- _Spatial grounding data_
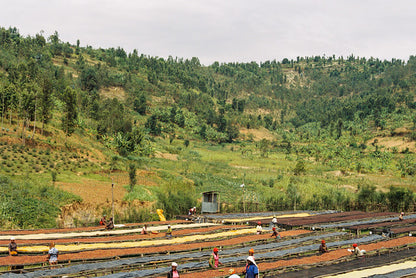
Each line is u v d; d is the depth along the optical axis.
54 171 64.56
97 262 25.36
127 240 33.66
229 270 23.45
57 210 48.06
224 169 112.56
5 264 23.23
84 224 47.75
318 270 23.97
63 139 86.44
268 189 84.69
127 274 22.11
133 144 109.31
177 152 140.62
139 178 76.12
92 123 118.62
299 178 97.31
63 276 21.61
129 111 199.12
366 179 109.50
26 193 49.09
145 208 56.91
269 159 152.75
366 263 26.28
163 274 22.33
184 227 43.31
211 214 57.59
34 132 79.25
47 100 86.19
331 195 76.19
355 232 41.38
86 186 61.25
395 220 52.91
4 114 81.75
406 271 23.77
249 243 33.31
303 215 58.44
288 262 25.55
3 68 147.88
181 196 63.38
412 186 97.81
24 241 31.61
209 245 31.72
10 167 59.81
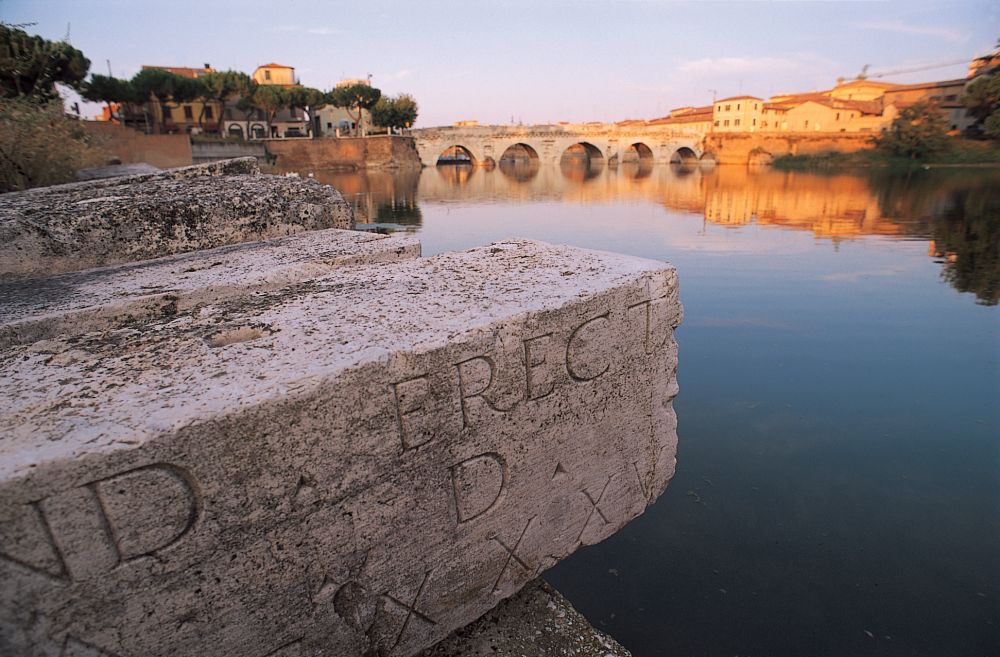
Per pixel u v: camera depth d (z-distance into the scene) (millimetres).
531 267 2270
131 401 1305
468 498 1782
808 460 4512
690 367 6281
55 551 1146
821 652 2867
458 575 1843
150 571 1260
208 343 1637
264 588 1428
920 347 6711
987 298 8555
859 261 11250
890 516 3854
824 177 36344
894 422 5059
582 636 2066
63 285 2590
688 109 84312
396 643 1753
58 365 1520
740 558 3502
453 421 1670
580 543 2201
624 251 12883
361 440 1490
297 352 1521
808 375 6023
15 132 5863
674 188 29953
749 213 19078
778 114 63031
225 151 36594
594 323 1973
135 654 1284
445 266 2338
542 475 1975
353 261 2980
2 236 2807
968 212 17922
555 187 31453
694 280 9984
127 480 1186
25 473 1081
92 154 9125
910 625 3008
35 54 7480
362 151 48188
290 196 4051
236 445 1294
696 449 4707
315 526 1468
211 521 1305
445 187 31766
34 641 1160
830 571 3393
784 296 8867
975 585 3262
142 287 2457
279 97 45594
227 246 3463
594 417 2078
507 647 2008
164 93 39344
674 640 2951
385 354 1491
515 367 1778
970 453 4562
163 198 3518
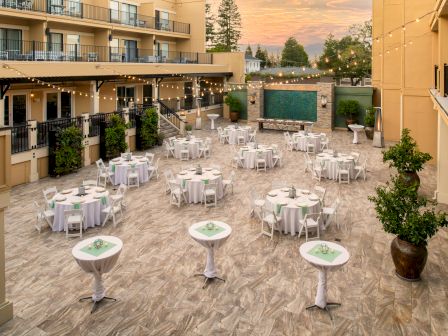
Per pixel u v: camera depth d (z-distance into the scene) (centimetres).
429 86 1803
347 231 1027
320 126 2678
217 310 685
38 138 1555
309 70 3956
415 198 764
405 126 1873
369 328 636
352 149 2080
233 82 3219
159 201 1277
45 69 1705
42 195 1317
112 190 1396
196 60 3058
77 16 2238
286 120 2597
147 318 663
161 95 2891
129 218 1123
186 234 1010
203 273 801
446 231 1018
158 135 2175
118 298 720
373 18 2592
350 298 719
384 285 762
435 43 1647
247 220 1105
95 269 673
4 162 654
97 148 1814
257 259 870
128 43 2783
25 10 1895
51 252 905
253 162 1708
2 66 1485
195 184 1241
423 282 772
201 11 3180
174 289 751
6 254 892
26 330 632
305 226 941
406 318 660
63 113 2136
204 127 2822
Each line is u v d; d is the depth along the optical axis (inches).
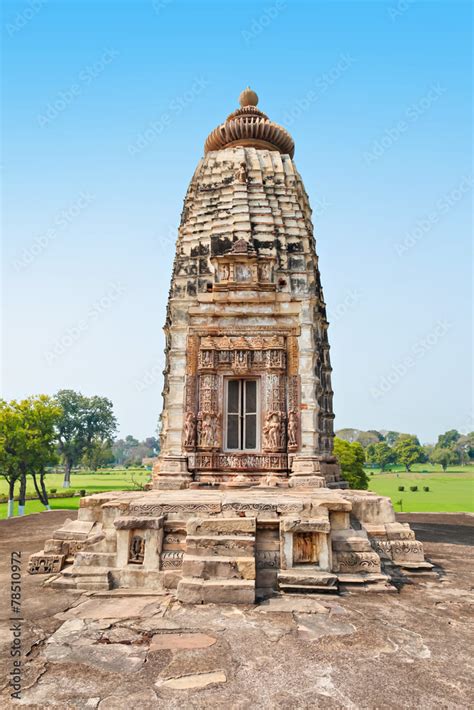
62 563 480.1
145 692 241.1
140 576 417.1
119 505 461.4
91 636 309.4
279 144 963.3
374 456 4751.5
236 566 386.6
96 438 3287.4
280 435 703.7
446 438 5994.1
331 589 395.9
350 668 266.1
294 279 778.8
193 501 459.5
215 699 234.5
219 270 786.2
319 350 832.3
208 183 864.9
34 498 2237.9
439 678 256.2
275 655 281.3
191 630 317.7
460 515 1073.5
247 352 728.3
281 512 447.5
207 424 709.9
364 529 479.2
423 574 465.7
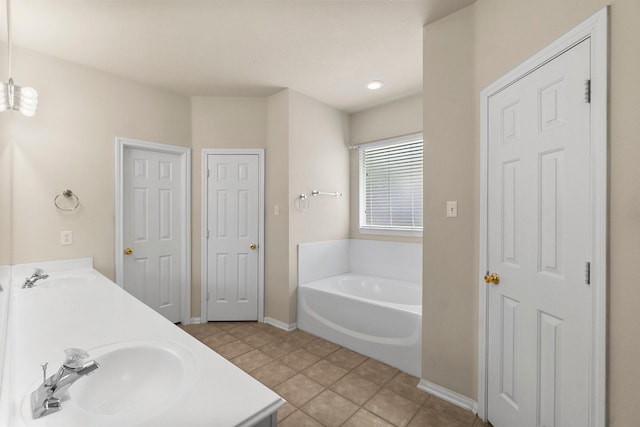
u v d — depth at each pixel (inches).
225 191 129.2
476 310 71.6
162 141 117.3
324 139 137.7
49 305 59.0
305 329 121.6
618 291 39.8
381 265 140.1
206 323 128.4
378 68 105.1
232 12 75.2
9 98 71.9
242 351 103.9
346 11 75.3
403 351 91.0
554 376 51.0
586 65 44.3
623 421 39.1
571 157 47.2
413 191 132.2
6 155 75.2
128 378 39.1
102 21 77.4
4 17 73.5
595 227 42.5
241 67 103.5
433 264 79.1
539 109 53.7
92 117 99.9
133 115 109.8
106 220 102.0
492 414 66.6
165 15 75.9
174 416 26.9
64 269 92.3
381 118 139.9
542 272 53.4
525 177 57.1
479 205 70.1
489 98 67.0
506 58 61.6
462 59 73.6
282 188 124.8
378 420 69.3
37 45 87.0
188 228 125.0
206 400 29.2
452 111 75.4
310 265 130.7
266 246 130.8
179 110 122.7
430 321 79.9
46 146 90.0
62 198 92.7
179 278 124.9
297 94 125.0
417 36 86.0
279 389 81.4
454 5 72.7
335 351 104.3
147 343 41.5
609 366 40.9
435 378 79.1
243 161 129.8
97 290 70.8
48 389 28.8
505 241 62.9
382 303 99.5
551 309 51.3
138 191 113.7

- _What this task involves_
Pictures must be left out of the answer, which should be exactly the lines from the one holding "233 82 3219" through the last line of the entries above, both included; please add nothing.

- _Solution for this problem_
233 82 3219
159 201 1277
45 69 1705
42 195 1317
112 190 1396
196 60 3058
77 16 2238
286 120 2597
147 318 663
161 95 2891
129 218 1123
186 234 1010
203 273 801
446 231 1018
158 135 2175
118 298 720
373 18 2592
350 298 719
384 285 762
435 43 1647
247 220 1105
95 269 673
4 162 654
97 148 1814
257 259 870
128 43 2783
25 10 1895
51 252 905
253 162 1708
2 66 1485
195 184 1241
423 282 772
201 11 3180
174 289 751
6 254 892
26 330 632
305 226 941
406 318 660
63 113 2136
204 127 2822
Each line is u v d; d is the depth along the optical axis (inches).
62 563 480.1
145 692 241.1
140 576 417.1
119 505 461.4
91 636 309.4
279 144 963.3
374 456 4751.5
236 566 386.6
96 438 3287.4
280 435 703.7
446 438 5994.1
331 589 395.9
350 668 266.1
294 279 778.8
193 501 459.5
215 699 234.5
219 270 786.2
319 350 832.3
208 183 864.9
34 498 2237.9
439 678 256.2
275 655 281.3
191 630 317.7
460 515 1073.5
247 352 728.3
281 512 447.5
207 424 709.9
364 529 479.2
423 574 465.7
u v d — depth at each pixel (inches).
225 191 129.2
476 310 71.6
162 141 117.3
324 139 137.7
49 305 59.0
305 329 121.6
618 291 39.8
381 265 140.1
206 323 128.4
378 68 105.1
232 12 75.2
9 98 71.9
242 351 103.9
346 11 75.3
403 351 91.0
554 376 51.0
586 65 44.3
623 421 39.1
571 157 47.2
413 191 132.2
6 155 75.2
128 378 39.1
102 21 77.4
4 17 73.5
595 227 42.5
241 67 103.5
433 264 79.1
539 109 53.7
92 117 99.9
133 115 109.8
106 220 102.0
492 414 66.6
165 15 75.9
174 416 26.9
64 269 92.3
381 118 139.9
542 272 53.4
525 177 57.1
479 205 70.1
489 98 67.0
506 58 61.6
462 59 73.6
282 188 124.8
378 420 69.3
37 45 87.0
188 228 125.0
206 400 29.2
452 111 75.4
310 265 130.7
266 246 130.8
179 110 122.7
430 321 79.9
46 146 90.0
62 198 92.7
179 278 124.9
297 94 125.0
417 36 86.0
279 389 81.4
454 5 72.7
335 351 104.3
147 343 41.5
609 366 40.9
435 378 79.1
243 161 129.8
97 290 70.8
48 389 28.8
505 241 62.9
382 303 99.5
551 309 51.3
138 191 113.7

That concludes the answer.